Mean Squared Error: 12.861959415267956 degrees.
Mean Squared Error: 165.43 degrees.


In [27]:
# Calculate mean absolute percentage error (MAPE)
mapexgb = 100 * (xgb_errors / test_labels)
# Calculate and display accuracy
accuracyxgb = 100 - np.mean(mapexgb)
print('Accuracy:', round(accuracyxgb, 2), '%.')

Accuracy: -inf %.


The results from the XGBoost algorithm are worse than that of the RandomForest Algorithm. This could be due to the fact that XGBoost requires more finetuning. It has more parameters (6) compared to random forest (3). After altering the learning rate the MSE did vary, but did not improve significantly. 

### XGBoost Series 2

In [28]:
clf2 = XGBRegressor()
clf2.fit(train_features2,train_labels2)

y_pred2 = clf.predict(test_features2)

In [29]:
xgb_predictions2 = y_pred2
xgb_errors2 = abs(xgb_predictions2 - test_labels2)
xgb_mse2 = math.sqrt(round(np.mean(xgb_errors2), 2))
xgb_mae2 = round(np.mean(xgb_errors2), 2)
# Print out the mean absolute error (mse)
print('Mean Squared Error:', xgb_mse2, 'degrees.')
print('Mean Squared Error:', xgb_mae2, 'degrees.')



Mean Squared Error: 103.36851551608932 degrees.
Mean Squared Error: 10685.05 degrees.


In [30]:
# Calculate mean absolute percentage error (MAPE)
mapexgb2 = 100 * (xgb_errors2 / test_labels2)
# Calculate and display accuracy
accuracyxgb2 = 100 - np.mean(mapexgb2)
print('Accuracy:', round(accuracyxgb2, 2), '%.')

Accuracy: -inf %.


## Model Comparison

MSE scores

In [31]:
data = [[['RF_Detachment',errors_mse],['RF_Load',error2_mse]],[['XGB_Detachment',xgb_mse],['XGB_Load',xgb_mse2]]]
col_names = ['Detachment', 'Load']
print(tabulate(data, headers=col_names, tablefmt="pipe"))

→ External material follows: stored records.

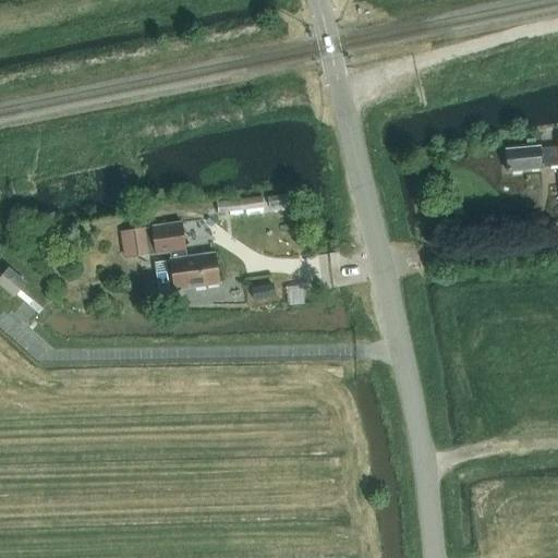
[(557,138),(557,140),(557,143),(557,145),(538,147),(537,146),(504,148),(506,171),(540,168),(540,167),(557,165),(557,138)]
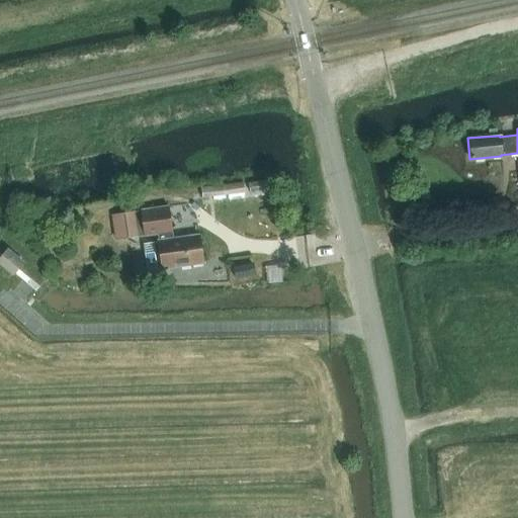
[(274,188),(272,178),(248,182),(250,193),(274,188)]
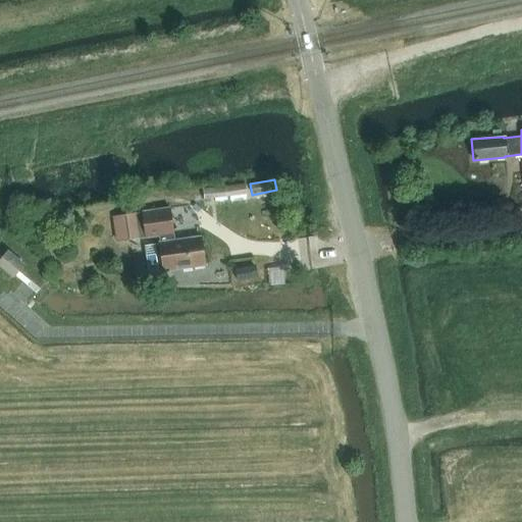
[(247,195),(246,181),(202,188),(204,201),(247,195)]
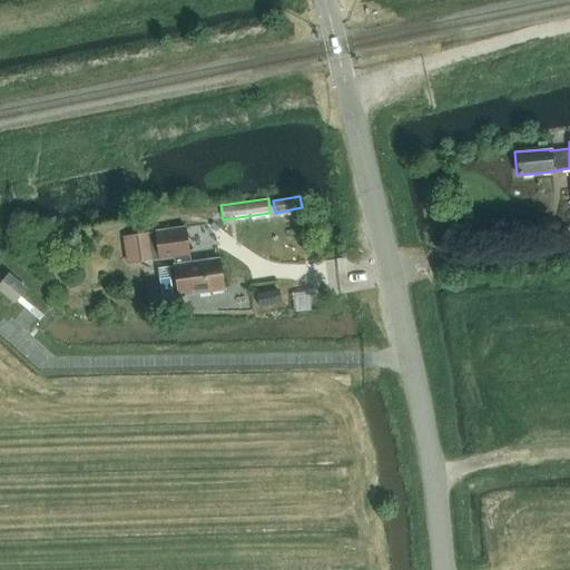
[(193,264),(187,228),(129,236),(134,264),(175,258),(176,266),(159,268),(164,297),(180,295),(180,296),(224,291),(219,259),(193,264)]
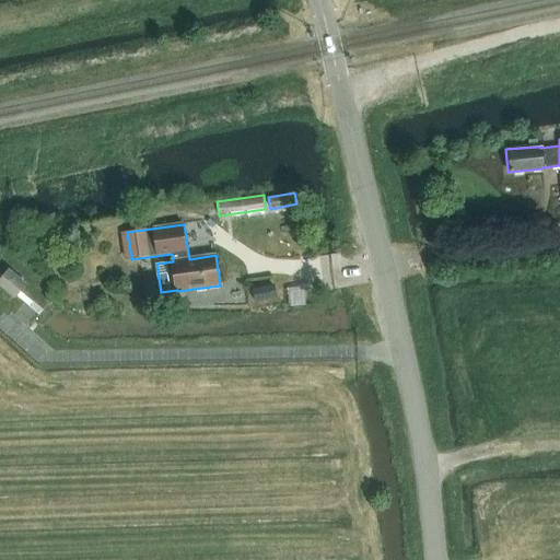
[(26,282),(8,268),(0,278),(0,286),(14,298),(26,282)]
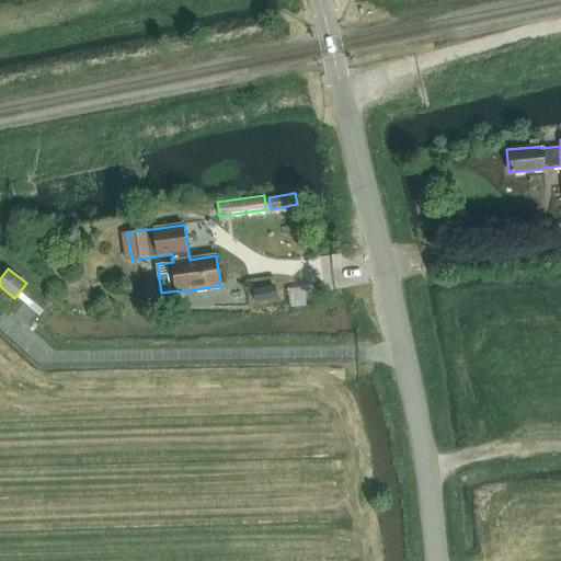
[(274,284),(255,288),(258,299),(276,296),(274,284)]
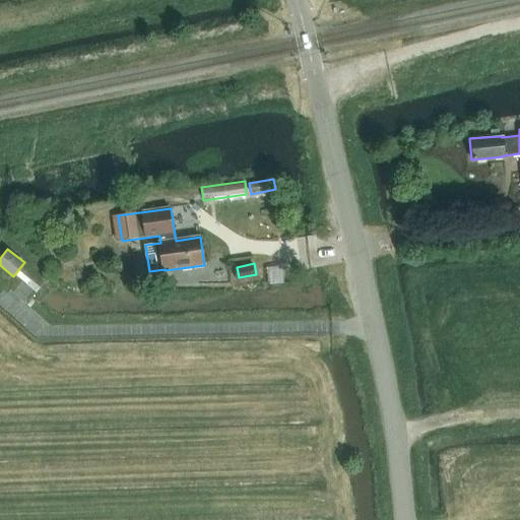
[(286,268),(269,269),(270,286),(286,286),(286,268)]
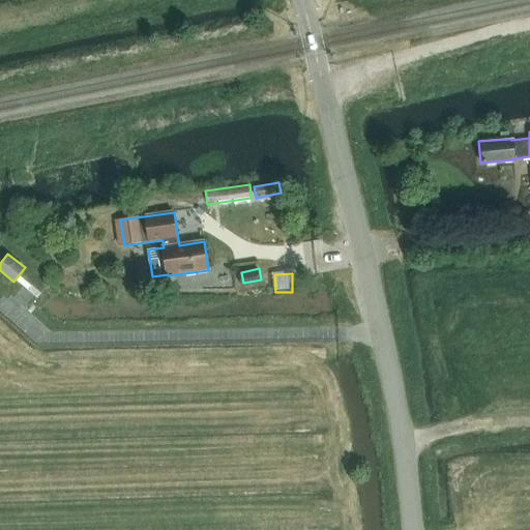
All buildings are outlined.
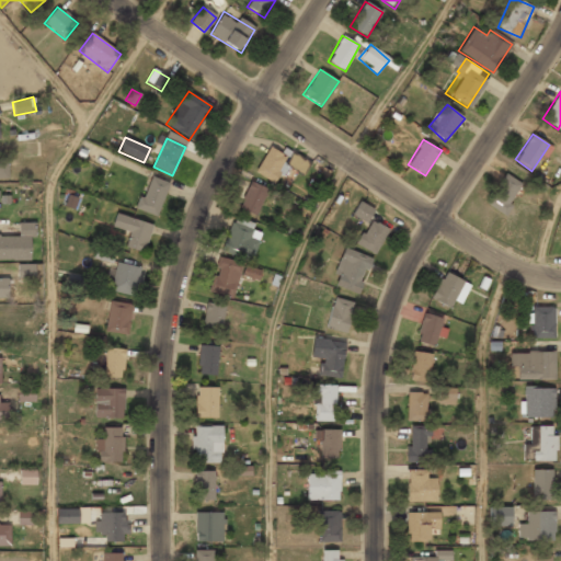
[(255,172),(274,182),(285,163),(304,173),(309,163),(292,155),(289,159),(268,147),(255,172)]
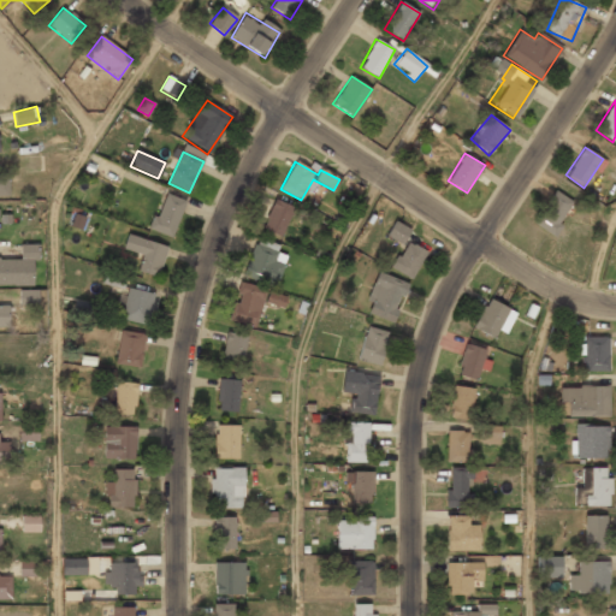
[(574,202),(554,189),(533,223),(554,235),(574,202)]
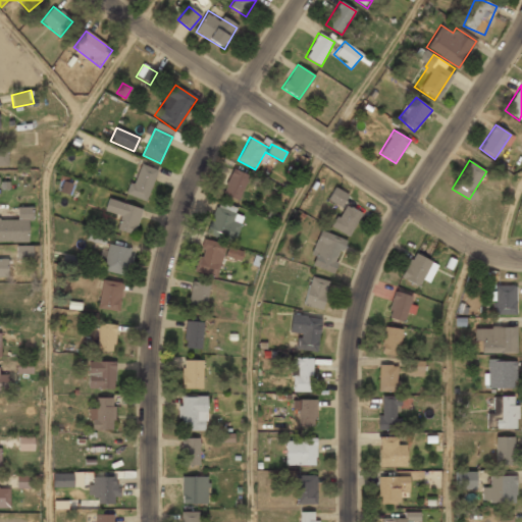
[(158,171),(140,163),(126,193),(145,201),(158,171)]
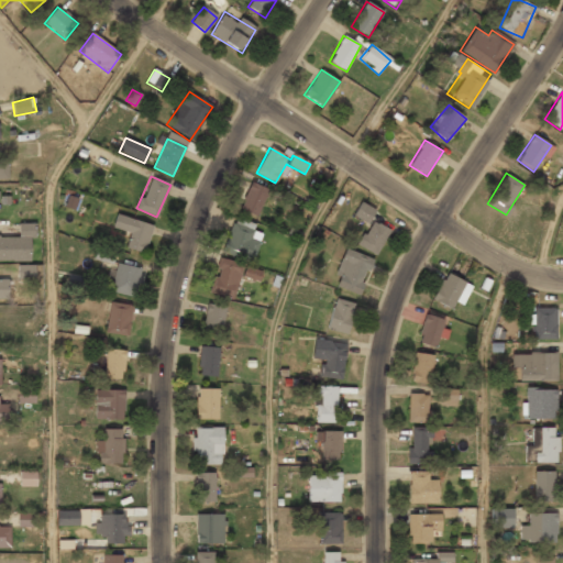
[(240,210),(256,217),(268,190),(252,183),(240,210)]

| Detachment                             | Load                             |
|:---------------------------------------|:---------------------------------|
| ['RF_Detachment', 11.908820260630353]  | ['RF_Load', 8.143095234614416]   |
| ['XGB_Detachment', 12.861959415267956] | ['XGB_Load', 103.36851551608932] |


MAE scores

In [32]:
data = [[['RF_Detachment',errors_mae],['RF_Load',error2_mae]],[['XGB_Detachment',xgb_mae],['XGB_Load',xgb_mae2]]]
col_names = ['Detachment', 'Load']
print(tabulate(data, headers=col_names, tablefmt="pipe"))

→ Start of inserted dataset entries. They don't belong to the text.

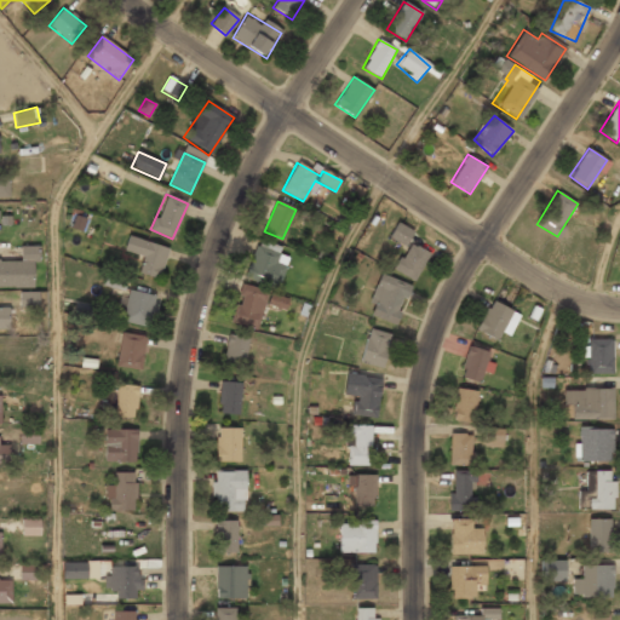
[(389,237),(405,246),(413,231),(397,222),(389,237)]
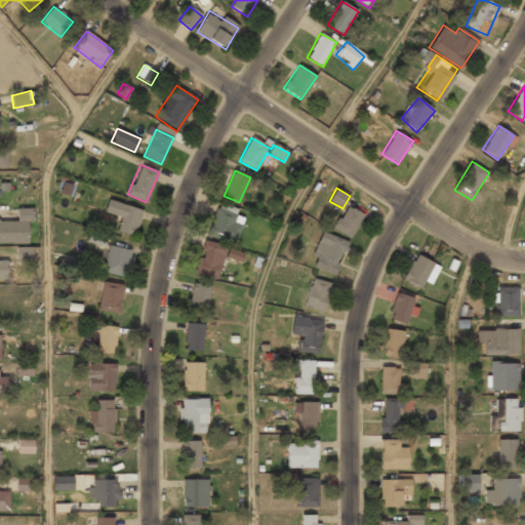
[(143,209),(110,199),(105,212),(120,218),(116,230),(134,236),(143,209)]
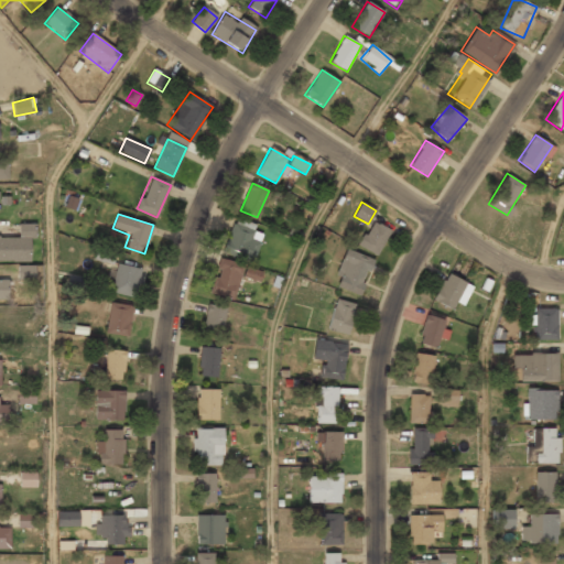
[(260,232),(253,231),(256,223),(231,219),(226,255),(257,259),(260,232)]
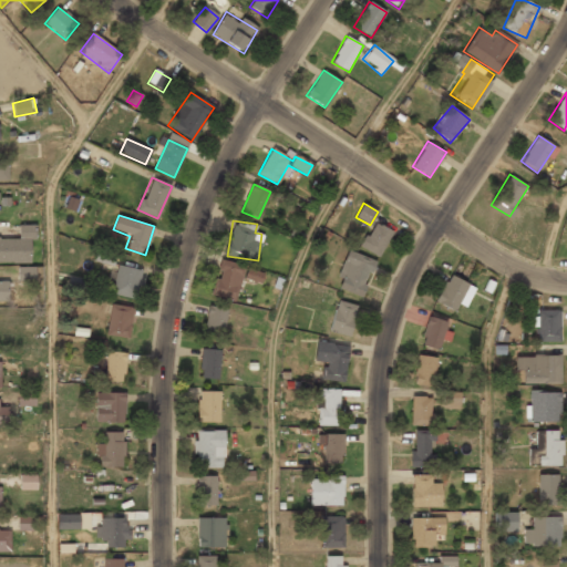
[(391,230),(371,222),(360,247),(381,256),(391,230)]
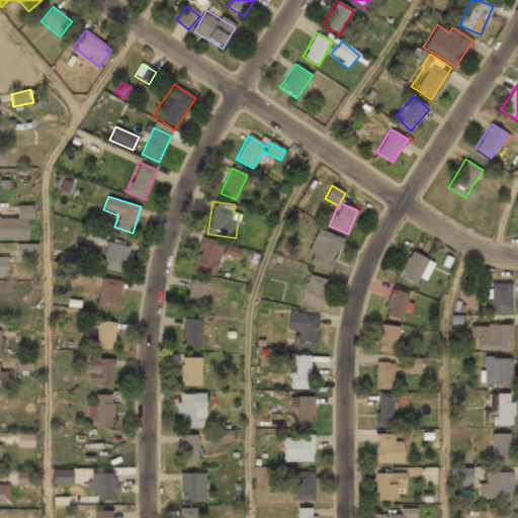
[(0,240),(30,240),(30,205),(17,205),(17,218),(0,218),(0,240)]
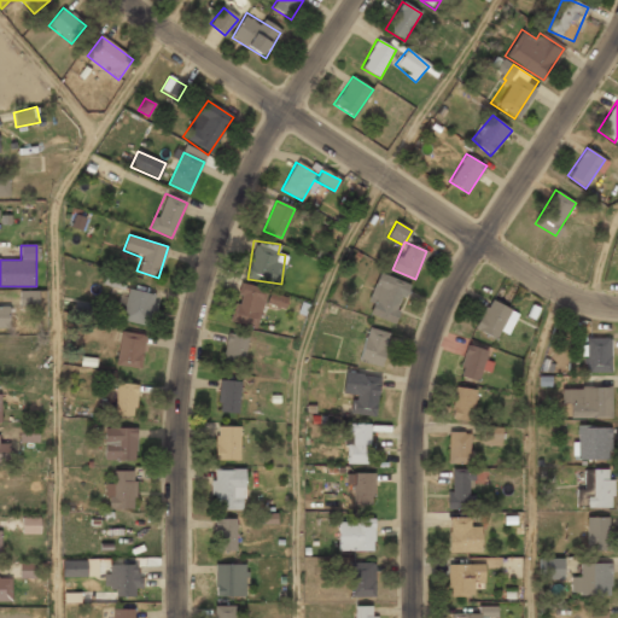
[(124,289),(127,277),(104,272),(101,285),(124,289)]
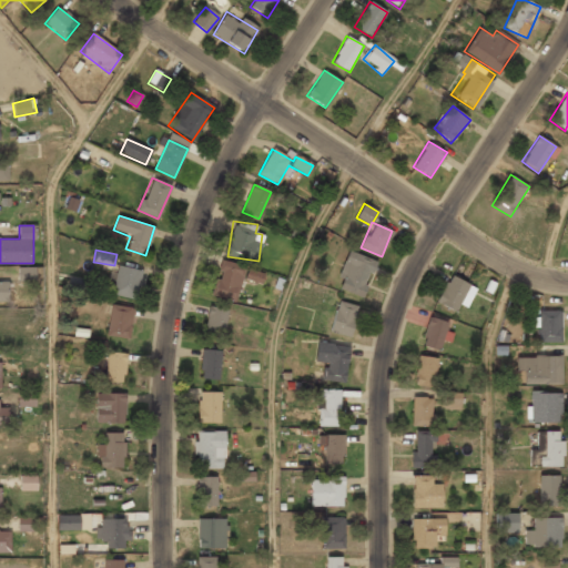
[(377,262),(350,250),(334,285),(362,297),(377,262)]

| Detachment                 | Load                   |
|:---------------------------|:-----------------------|
| ['RF_Detachment', 141.82]  | ['RF_Load', 66.31]     |
| ['XGB_Detachment', 165.43] | ['XGB_Load', 10685.05] |


MAPE scores are not compared since the XGB scores -inf so there might be something wrong there.

We conclude that the Random Forest Regressor performs better than the XGBoost Regressor which could relate to a lack of finetuning and the XGBoost having more parameters.